Adversity often centres us to work from our core. This exhibition represents a particularly difficult and emotional time for John with the decline and eventual passing of his wife Katharine. A day to day concern, he grappled with being present for her and maintaining his studio practice. One would thereby assume that John would entertain a lugubrious theme encompassing dark palettes and reflective metaphors of mortality. Paradoxically we see him taking refuge in the joyous genres of his life’s work. This exhibition is a celebration of both John and Katharine’s lives.
It is a rare privilege to grow from infancy to maturity within this vast body of work. In many ways, John’s paintings have the ability to distort and play with time. The joyful immediacy of his mark conceals the gravitas that forms the bedrock of six decades of painting. Watching the work at firsthand, I can say that the iconic fluidity of his line, his seamless pleasure (and success) in life, and what seemed like a rolling cavalcade of great and major works of art took tremendous drive and concentration.
Its smudged, cadmium yellow face keeps reinventing itself in the forms of giant paella pans, ponds, inland lakes, swollen valleys and the adventurous line that could never draw a perfect circle. As he often described it, ‘The line that takes itself for a walk’.
It is well known that my father likes to traverse the Australian interior from above. On my first aerial journey with him to Lake Eyre / Kati Thander, in my thirties, I saw the land through a different eye. Here was supposed desolate isolation, teeming with life. Here, as the intricate map, the delicate palette, I saw the winding sensuality of the pink salt flats, the energy of perpetually lapping waves. All that apprehension about the dry interior dissolved and here was a haiku and a hurrah. Such a flat land can only be accurately described from above and yet I feel John Olsen has done so much more than evolve a convex picture plane in macrocosmic detail. What he manages is the simultaneous experience of vast space: you’ve got to look at it all and that’s tough painting and it is contemporary.
John Olsen is not an abstract artist; he is one of the great evocative painters. His link to poetry is his other great strength. I feel he has been gifted in his ability to understand beauty and still praise the ugly, the uneven, the difficult. His work also spans and masters many disciplines. A passionate collector once hailed him ‘the Picasso of Australia’, a patently throwaway remark, and yet effectively like Picasso he has mastered and never faltered in any of his chosen mediums. Even ceramics. The idiosyncrasy of his mark is inherent everywhere.

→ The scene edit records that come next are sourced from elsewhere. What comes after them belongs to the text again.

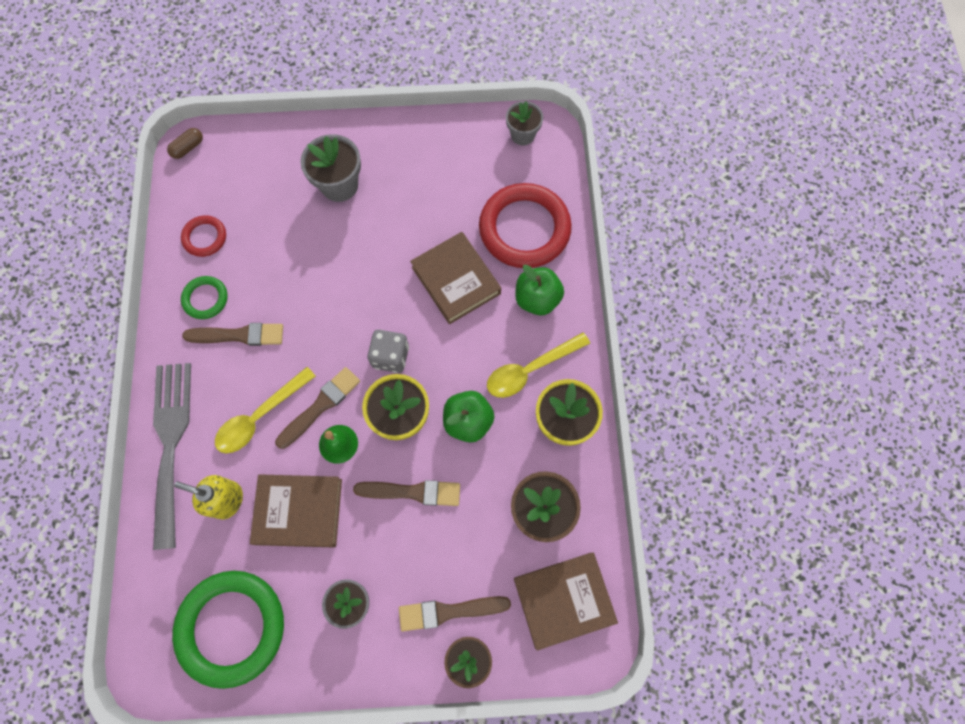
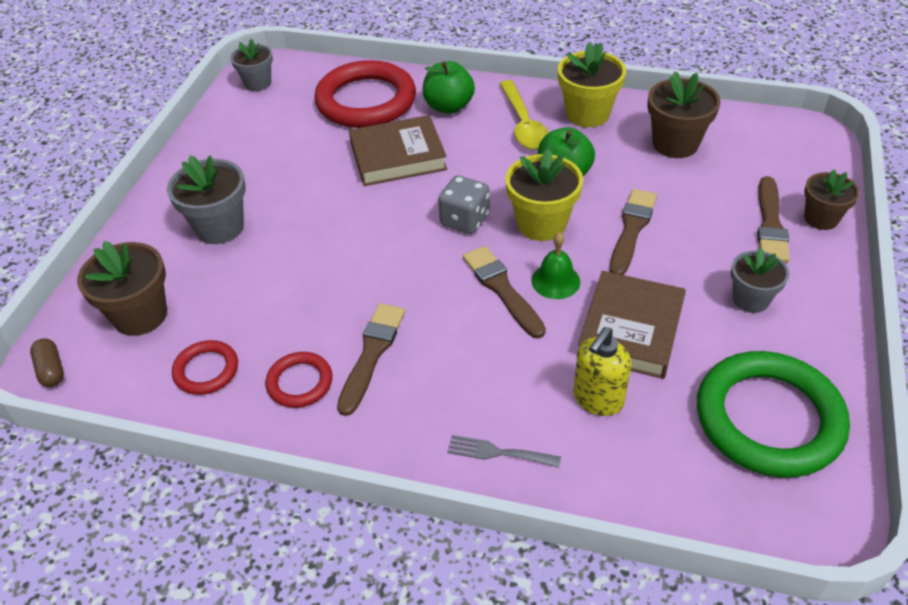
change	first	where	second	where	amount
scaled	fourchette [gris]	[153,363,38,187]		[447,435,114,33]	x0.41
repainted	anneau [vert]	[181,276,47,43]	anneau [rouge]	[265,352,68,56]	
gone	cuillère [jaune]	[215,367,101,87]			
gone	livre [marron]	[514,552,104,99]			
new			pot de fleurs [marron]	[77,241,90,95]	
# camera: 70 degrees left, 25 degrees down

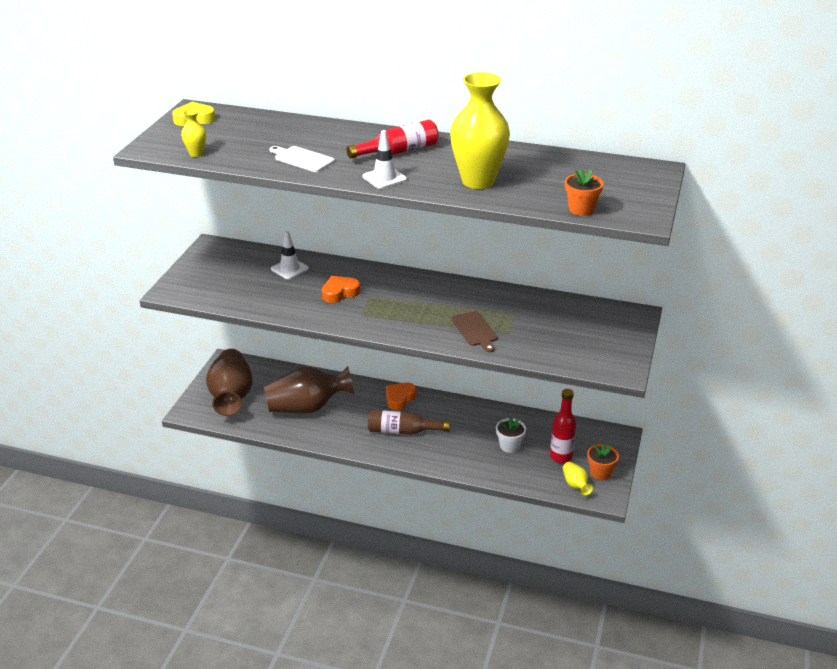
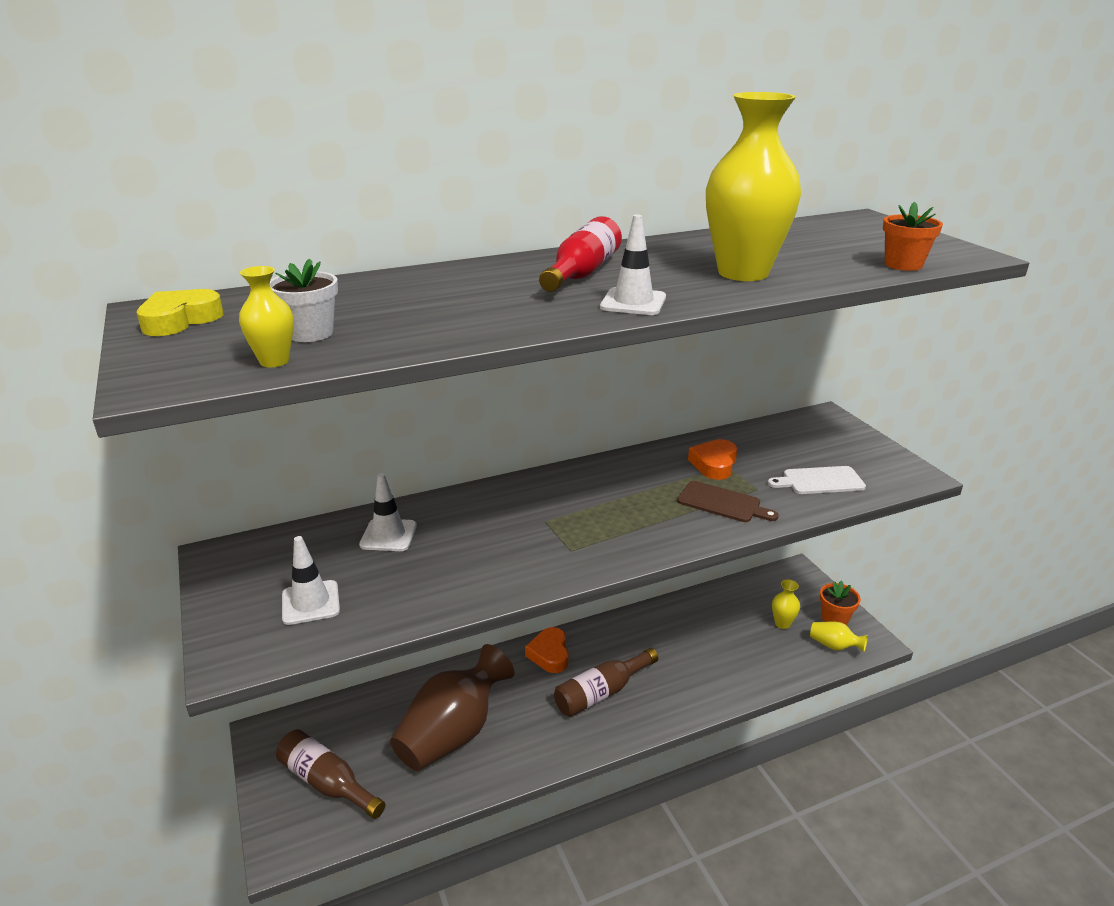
change	first	where	second	where	amount
swapped	vase [marron]	[206,349,47,67]	bouteille [marron]	[276,729,109,90]	
shifted	planche à découper [blanc]	[269,146,66,26]		[768,466,98,28]	
shifted	cœur [orange]	[322,276,38,27]		[688,439,49,41]	
shifted	pot de fleurs [blanc]	[496,417,30,36]		[270,258,68,84]	
swapped	bouteille [rouge]	[550,389,26,74]	vase [jaune]	[772,579,28,50]	
new			cône de chantier [blanc]	[282,536,58,89]	
# camera: 40 degrees left, 5 degrees down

People see pain as profound and pleasure as mildly suspicious, yet both are present in equal measure in the work of John Olsen, you just need to excavate a bit deeper.
Everything my father touches is full of passion, intensity, truth and curiosity. The child is always alive. All my life he’s been watching, absorbing and doing much more than just taking notes. So often he has been known by his motto, ‘I am in the landscape and the landscape is in me’. That line, over time, became indivisible with his artistic identity and in the process he changed the face of how we see this terrain. He changed the very essence of what modern landscape painting is by shrinking the sky, turning his back on conventional geometry, speaking his own language and always returning to the egg-yolk magnetic energy of the sun.
In death brings new life. This work is a celebration of human life and nature. Through the melancholy there is subsequent rebirth and its reward is truth and substance in joy.